## Requirement
Rewrite the material from its start through the line containing "0.528017, 0.849230, -2.400152]]", swapping "Rounding" for "Precision" and leaving everything else unchanged.

## Supplied information

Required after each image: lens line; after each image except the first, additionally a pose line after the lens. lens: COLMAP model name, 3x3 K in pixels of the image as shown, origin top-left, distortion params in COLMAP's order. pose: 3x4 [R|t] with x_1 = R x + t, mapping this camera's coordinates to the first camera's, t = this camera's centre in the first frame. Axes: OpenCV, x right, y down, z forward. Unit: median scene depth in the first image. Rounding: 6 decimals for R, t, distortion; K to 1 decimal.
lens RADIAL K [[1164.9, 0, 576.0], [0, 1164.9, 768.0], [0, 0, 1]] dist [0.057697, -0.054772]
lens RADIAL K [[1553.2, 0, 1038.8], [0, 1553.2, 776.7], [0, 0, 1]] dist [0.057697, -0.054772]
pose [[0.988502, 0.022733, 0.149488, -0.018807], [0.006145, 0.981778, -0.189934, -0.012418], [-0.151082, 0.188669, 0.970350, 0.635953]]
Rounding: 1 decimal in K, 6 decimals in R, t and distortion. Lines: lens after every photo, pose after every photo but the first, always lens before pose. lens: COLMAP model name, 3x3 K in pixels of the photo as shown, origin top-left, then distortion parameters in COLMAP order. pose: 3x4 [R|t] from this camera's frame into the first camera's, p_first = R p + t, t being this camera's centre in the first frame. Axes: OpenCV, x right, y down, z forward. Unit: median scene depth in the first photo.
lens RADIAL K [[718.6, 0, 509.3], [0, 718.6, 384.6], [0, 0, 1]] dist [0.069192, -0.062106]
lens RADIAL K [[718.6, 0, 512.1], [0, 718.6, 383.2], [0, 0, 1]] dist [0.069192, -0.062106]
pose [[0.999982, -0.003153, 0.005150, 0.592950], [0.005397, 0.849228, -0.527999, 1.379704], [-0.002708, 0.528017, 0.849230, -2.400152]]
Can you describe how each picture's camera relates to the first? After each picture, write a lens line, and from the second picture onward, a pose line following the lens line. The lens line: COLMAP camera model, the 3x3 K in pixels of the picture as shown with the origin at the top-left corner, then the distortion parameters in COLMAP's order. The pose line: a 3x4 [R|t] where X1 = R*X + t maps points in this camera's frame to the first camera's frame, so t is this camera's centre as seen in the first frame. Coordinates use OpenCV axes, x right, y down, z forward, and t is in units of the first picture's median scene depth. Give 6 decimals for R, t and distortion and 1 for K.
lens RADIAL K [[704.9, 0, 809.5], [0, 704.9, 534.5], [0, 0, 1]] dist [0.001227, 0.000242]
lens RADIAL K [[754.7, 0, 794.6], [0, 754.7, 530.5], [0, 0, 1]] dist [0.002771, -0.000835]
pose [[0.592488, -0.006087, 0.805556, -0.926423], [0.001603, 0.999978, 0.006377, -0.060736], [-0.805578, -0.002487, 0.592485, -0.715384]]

## The completed task
Required after each image: lens line; after each image except the first, additionally a pose line after the lens. lens: COLMAP model name, 3x3 K in pixels of the image as shown, origin top-left, distortion params in COLMAP's order. pose: 3x4 [R|t] with x_1 = R x + t, mapping this camera's coordinates to the first camera's, t = this camera's centre in the first frame. Axes: OpenCV, x right, y down, z forward. Unit: median scene depth in the first image. Precision: 6 decimals for R, t, distortion; K to 1 decimal.
lens RADIAL K [[1164.9, 0, 576.0], [0, 1164.9, 768.0], [0, 0, 1]] dist [0.057697, -0.054772]
lens RADIAL K [[1553.2, 0, 1038.8], [0, 1553.2, 776.7], [0, 0, 1]] dist [0.057697, -0.054772]
pose [[0.988502, 0.022733, 0.149488, -0.018807], [0.006145, 0.981778, -0.189934, -0.012418], [-0.151082, 0.188669, 0.970350, 0.635953]]
Precision: 1 decimal in K, 6 decimals in R, t and distortion. Lines: lens after every photo, pose after every photo but the first, always lens before pose. lens: COLMAP model name, 3x3 K in pixels of the photo as shown, origin top-left, then distortion parameters in COLMAP order. pose: 3x4 [R|t] from this camera's frame into the first camera's, p_first = R p + t, t being this camera's centre in the first frame. Axes: OpenCV, x right, y down, z forward. Unit: median scene depth in the first photo.
lens RADIAL K [[718.6, 0, 509.3], [0, 718.6, 384.6], [0, 0, 1]] dist [0.069192, -0.062106]
lens RADIAL K [[718.6, 0, 512.1], [0, 718.6, 383.2], [0, 0, 1]] dist [0.069192, -0.062106]
pose [[0.999982, -0.003153, 0.005150, 0.592950], [0.005397, 0.849228, -0.527999, 1.379704], [-0.002708, 0.528017, 0.849230, -2.400152]]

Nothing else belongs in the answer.